Au deuxième jour de son procès devant la Cour d’assises de Saint-Omer, Fabienne Kabou, accusée d’avoir abandonné sa petite fille sur une plage de Berck, a livré le récit glaçant de son crime, rapporte le « Nouvelobs ». Ainsi Fabienne Kabou, froide et détachée, est-elle capable de revenir sur les faits, sans honte ni émotion. De les égrener, « comme ces petits cailloux » qu’elle aurait sciemment laissés tomber derrière elle le 19 novembre 2013, en partant « tuer » sa fille. Elle part de Saint-Mandé avec Adélaïde dans sa poussette, comme elle l’avait décidé la veille, direction Berck-sur-Mer : « Le bus. Le train. Des gens charmants ». Sur place, elle trouve un hôtel proche de la plage, joue dans la chambre avec « Ada », la fait manger un peu.
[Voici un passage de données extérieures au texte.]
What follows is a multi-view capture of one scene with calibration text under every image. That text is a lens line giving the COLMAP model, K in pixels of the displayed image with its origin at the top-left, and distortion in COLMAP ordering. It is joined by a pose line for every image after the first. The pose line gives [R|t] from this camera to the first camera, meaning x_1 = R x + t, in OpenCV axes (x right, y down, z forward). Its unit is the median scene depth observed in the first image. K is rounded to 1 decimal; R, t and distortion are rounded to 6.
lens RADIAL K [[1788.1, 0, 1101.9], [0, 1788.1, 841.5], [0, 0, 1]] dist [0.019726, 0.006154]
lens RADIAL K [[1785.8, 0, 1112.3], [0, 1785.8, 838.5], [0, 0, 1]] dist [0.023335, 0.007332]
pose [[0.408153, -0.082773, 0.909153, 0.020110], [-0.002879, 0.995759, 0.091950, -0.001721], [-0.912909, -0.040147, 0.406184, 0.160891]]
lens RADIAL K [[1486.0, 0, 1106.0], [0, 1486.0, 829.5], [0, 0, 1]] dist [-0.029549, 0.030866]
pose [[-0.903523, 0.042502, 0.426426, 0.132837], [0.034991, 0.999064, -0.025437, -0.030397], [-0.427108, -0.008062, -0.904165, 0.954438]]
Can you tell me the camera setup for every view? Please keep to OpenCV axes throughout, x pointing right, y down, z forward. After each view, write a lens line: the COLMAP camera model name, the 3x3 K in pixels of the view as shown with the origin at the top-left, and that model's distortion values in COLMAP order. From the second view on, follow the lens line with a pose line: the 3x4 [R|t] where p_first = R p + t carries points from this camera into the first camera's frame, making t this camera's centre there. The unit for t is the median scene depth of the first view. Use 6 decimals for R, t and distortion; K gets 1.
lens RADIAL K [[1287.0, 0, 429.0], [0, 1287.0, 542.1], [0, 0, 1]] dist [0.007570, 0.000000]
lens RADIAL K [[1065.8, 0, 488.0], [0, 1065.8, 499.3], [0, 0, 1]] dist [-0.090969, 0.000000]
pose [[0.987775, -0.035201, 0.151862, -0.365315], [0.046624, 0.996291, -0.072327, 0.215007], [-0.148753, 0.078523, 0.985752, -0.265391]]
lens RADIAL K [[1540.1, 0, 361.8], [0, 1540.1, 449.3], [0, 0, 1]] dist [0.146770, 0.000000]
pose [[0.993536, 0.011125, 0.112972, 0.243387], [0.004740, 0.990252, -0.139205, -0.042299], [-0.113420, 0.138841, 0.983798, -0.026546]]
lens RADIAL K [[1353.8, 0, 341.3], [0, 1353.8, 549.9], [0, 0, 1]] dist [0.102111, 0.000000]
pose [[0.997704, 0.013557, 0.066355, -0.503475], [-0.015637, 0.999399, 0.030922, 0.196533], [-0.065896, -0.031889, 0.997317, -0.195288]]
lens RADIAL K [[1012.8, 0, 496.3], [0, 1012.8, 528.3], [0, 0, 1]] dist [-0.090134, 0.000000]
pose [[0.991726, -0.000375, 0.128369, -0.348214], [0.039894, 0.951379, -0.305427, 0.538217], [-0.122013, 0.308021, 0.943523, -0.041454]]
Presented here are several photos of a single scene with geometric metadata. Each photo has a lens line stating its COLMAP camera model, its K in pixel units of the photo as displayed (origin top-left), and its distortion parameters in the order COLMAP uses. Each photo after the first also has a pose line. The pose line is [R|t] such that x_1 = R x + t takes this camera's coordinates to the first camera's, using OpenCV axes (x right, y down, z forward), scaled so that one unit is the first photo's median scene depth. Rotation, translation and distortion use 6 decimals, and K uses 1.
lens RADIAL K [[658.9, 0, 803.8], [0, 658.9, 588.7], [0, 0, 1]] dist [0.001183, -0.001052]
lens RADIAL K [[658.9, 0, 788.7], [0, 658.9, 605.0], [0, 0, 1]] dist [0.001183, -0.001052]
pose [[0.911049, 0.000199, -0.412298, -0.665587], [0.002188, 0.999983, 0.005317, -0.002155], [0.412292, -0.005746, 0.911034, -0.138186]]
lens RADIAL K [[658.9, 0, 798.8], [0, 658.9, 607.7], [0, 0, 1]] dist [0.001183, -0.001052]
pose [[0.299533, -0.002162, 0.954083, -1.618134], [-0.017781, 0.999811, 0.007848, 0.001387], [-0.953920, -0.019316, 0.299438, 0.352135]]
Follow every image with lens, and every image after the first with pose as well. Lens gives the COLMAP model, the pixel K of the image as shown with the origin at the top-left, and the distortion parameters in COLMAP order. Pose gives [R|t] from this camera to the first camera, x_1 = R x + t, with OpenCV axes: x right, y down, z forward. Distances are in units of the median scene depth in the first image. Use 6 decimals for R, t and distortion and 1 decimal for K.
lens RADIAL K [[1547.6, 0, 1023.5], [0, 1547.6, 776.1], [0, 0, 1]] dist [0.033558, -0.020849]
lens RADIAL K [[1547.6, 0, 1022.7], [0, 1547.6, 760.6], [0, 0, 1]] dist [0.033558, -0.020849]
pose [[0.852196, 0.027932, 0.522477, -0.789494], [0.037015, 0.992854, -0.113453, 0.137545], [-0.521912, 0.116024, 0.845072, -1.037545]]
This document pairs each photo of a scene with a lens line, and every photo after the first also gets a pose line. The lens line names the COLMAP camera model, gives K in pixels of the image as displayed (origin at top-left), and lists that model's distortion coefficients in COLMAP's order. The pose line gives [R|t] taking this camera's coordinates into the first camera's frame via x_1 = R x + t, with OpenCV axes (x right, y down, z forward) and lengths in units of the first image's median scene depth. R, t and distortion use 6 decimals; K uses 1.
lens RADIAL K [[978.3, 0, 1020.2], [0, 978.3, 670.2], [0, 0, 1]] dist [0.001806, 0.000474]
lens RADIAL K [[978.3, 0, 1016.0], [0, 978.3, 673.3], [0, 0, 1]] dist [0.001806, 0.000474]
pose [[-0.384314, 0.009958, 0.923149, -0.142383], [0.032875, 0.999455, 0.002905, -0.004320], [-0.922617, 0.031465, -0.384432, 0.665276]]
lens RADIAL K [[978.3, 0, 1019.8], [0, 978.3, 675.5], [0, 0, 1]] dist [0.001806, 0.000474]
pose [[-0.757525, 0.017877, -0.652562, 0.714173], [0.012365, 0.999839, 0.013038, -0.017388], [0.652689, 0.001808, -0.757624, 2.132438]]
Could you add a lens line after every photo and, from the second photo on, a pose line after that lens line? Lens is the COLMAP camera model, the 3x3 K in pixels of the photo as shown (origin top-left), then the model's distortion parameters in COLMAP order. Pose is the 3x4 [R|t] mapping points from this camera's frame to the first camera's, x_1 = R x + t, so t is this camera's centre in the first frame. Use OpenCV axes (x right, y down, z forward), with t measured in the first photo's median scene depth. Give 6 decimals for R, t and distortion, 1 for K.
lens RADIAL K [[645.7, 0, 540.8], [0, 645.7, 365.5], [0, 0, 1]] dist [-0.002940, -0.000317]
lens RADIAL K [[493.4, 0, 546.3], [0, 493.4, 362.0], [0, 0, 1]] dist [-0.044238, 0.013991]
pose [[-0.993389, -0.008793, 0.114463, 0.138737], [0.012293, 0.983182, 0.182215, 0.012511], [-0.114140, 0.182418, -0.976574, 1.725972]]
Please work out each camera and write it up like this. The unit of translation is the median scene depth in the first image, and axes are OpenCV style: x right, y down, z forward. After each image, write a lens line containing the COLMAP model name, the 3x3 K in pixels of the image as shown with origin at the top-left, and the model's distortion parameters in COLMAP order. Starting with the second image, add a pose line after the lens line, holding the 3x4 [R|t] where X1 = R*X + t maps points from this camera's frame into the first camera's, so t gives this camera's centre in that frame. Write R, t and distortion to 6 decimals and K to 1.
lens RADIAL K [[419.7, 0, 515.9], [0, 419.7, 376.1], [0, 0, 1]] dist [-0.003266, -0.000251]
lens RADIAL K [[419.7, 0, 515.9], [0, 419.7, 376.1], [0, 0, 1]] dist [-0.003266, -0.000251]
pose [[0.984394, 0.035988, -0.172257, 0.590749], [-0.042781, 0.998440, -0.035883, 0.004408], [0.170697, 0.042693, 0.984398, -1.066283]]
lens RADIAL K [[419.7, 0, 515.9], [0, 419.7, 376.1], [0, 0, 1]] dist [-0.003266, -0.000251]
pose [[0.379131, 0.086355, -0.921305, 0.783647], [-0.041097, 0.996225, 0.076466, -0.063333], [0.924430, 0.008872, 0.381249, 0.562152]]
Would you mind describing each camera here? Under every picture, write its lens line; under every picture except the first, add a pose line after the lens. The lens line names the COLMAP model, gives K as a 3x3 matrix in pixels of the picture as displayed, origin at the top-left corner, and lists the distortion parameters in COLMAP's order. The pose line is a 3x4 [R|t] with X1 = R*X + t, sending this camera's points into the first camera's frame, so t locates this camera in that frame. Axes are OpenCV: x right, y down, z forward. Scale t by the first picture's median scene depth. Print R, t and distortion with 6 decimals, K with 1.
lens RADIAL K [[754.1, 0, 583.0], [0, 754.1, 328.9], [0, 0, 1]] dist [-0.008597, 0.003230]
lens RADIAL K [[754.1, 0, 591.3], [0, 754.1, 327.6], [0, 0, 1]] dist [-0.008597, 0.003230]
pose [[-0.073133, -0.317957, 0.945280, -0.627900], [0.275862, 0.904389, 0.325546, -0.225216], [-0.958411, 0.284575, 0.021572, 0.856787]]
Vers 21 heures, « il fait suffisamment nuit, je descends » avec la petite dans les bras, « le gérant de l’établissement regarde la télé ». « Je vais jusqu’à la plage. Je la berce. Je lui donne le sein. Je la fais dormir. Je la pose sur le sable. Je fais le constat à mes bottes enfoncées dans l’eau que ma fille en est couverte. Et devant son silence, je m’enfuis ». Fabienne Kabou dit qu’elle court, retourne à l’hôtel, se « douche peut-être », pense « avoir dormi d’un sommeil de plomb ». Le lendemain, elle rentre à Saint-Mandé, « avec l’attitude de quelqu’une qui est allée faire une course ». « Qu’est-ce qui pourrait expliquer que je commette cet acte ? » Elle répond : « Tout ça, c’est un ensemble de pourquoi… » Et pensive : « J’ai presque envie de reprendre l’histoire à rebours ». Mais elle se dit « toujours empêtrée », car « si j’ai eu l’intention de tuer ma fille, alors ce n’était pas conscient ». Fabienne Kabou s’est sentie « pressée », « incitée », affirme qu’elle n’avait « pas le choix », que « la date était fixée », c’était « ce jour-là, et pas un autre ».
Comme on peut se regarder sous tous les angles dans un miroir, Fabienne Kabou enfile tous les rôles, de la victime à l’accusée, en passant par l’experte. Elle s’interroge : « L’idée de la pathologie mentale ? En des instants précis, je pense que ça ne doit pas être stupide ». Et juge : « Mais ce que je pense et ce que je dis me semble suffisamment cohérent… Non, je ne me sens pas malade ». Dans un furtif éclair de lucidité, on croit que le masque se craquèle, parce qu’une larme échappe à l’œil de l’accusée : « Si je ne voulais pas de cet enfant, je ne l’aurais pas porté neuf mois !… J’avais mille et une possibilités, comme la mettre à l’assistance publique, la déposer à une église ». Mais la mère infanticide peut dire tout et son contraire.
Au juge d’instruction, elle a lâché : « J’aurais aussi pu congeler mon bébé, c’était à la mode ! » La présidente de la Cour d’assises, Claire Le Bonnois, fait donc bien de se demander si Fabienne Kabou prend la juste mesure de ses mots. Voire d’elle-même. Une lourde question pèse sur cette semaine d’audience. L’avocate de Fabienne Kabou, Fabienne Roy-Nansion, la pose dans les couloirs du tribunal : « Quand va-t-on se rendre compte que cette femme délire en permanence ? Quelle est donc la frontière entre l’altération du discernement, à laquelle ont conclu les experts psychiatres, et l’abolition de ce dernier ? » Car celle qui a tué la petite Adélaïde est à vrai dire bien loin de nous tous : perdue dans les méandres de sa folie. Et les débats de la Cour d’assises tournent péniblement à vide.